Category : SS( 君の側にある旋律 【22】 )
「確かに。いい年して女子高生の間接的ストーカーなんて、嫌になっちゃうわね」
そう言った姫子は両手を軽くあげると、苦笑気味に軽い溜め息を吐いた。

「…で、その直接的なストーカーの役は、お前が引き受けたわけだ」
「当然でしょ。私の家が秋山の大叔父様の命令に逆らえるわけないんだから」
立花家は田井中家と違って、眷族とはいえ過去はともかく今ではもう「魔」や「鬼」と言ったものから離れた、ごく一般的な家になっていた。
盆や正月にたまに秋山家に挨拶に来ることはあっても、それ以上はあまり関わりは無い。

だから本来なら以前の主家の現当主である大叔父に命令されたからといって、別に娘の姫子がそれに唯々諾々と従う必要もないのだが。それでも姫子がわざわざ遠いこの学園に編入することを決めたのには、別の理由で現在立花家が秋山家に頭があがらなくなっているからだった。

姫子の祖父の代から続けている会社が、一時期傾き始め倒産の危機にあったとき、大叔父が資金援助をしてくれたのだ。そのおかげで現在何とか会社は倒産を間逃れたものの、今も予断は許さない状態だった。
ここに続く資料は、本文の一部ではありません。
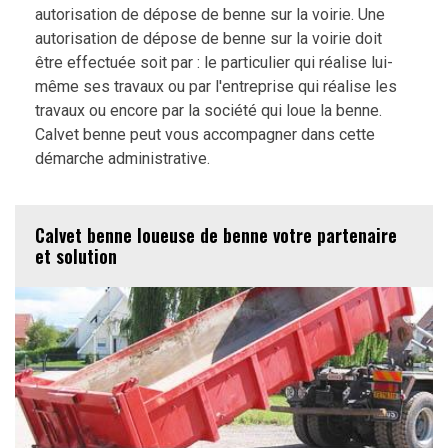
autorisation de dépose de benne sur la voirie. Une
autorisation de dépose de benne sur la voirie doit
être effectuée soit par : le particulier qui réalise lui-
même ses travaux ou par l'entreprise qui réalise les
travaux ou encore par la société qui loue la benne.
Calvet benne peut vous accompagner dans cette
démarche administrative.
Calvet benne loueuse de benne votre partenaire
et solution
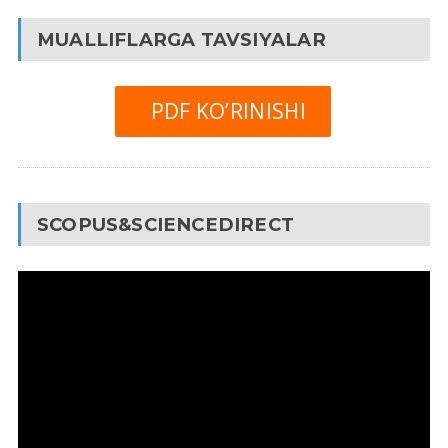
MUALLIFLARGA TAVSIYALAR
PDF KO’RINISHI
SCOPUS&SCIENCEDIRECT
Video
Pleyer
「ま、私としても学費を出してもらえる訳だし、まったくメリットがないわけじゃあないしね」
学費を援助する代わりに、ちょっと仕事もしてもらおうか。
…多分、そう言った感じで大叔父と立花家の間で話がまとまったのだろう。
「ふ。苦労してるねえ、姫子さんや」
「お互い様でしょ、退魔師さん」
互いに少し苦笑を交わした後、しばらく二人は無言になった。

どこか緊張感漂う沈黙の中、不意に律の携帯から着信メロディが流れた。
「…あ、和か。ん…ああ、一緒だけど。…わかった、伝えておくよ」
律は短く話を終えると、携帯を切ってポケットとに入れる。
「何か用事でも?」
「うちのクラスの連中がおたくの歓迎会をするつもりで今用意しているらしいから、もうしばらく学園の中を案内して時間を稼げってさ」
律はそう言いながら、お祭り好きのクラスメイトたちが、さぞ張り切って準備している姿を想像していた。

「あら、嬉しいわね」
「…いっとくけどうちのクラスのノリの良さは凄いぞ。明日授業があっても徹夜で騒ぐからな」
律の言葉を聞いて姫子は「それは大変ね」と言ってクスクスと笑い出した。
「ふふ。まあ、律。とにかく私がこの学園に来た理由はもうわかったでしょ」
「ああ」
秋山のあの爺さんは、私が姫君の護衛の任からはずせと常に長に言い続けている。
しかし長は強固にそれを固辞していた。だから爺さんは私の日頃の行いを姫子に監視させて、何か失敗やミスすることが無いかと待ちわびているに違いなかった。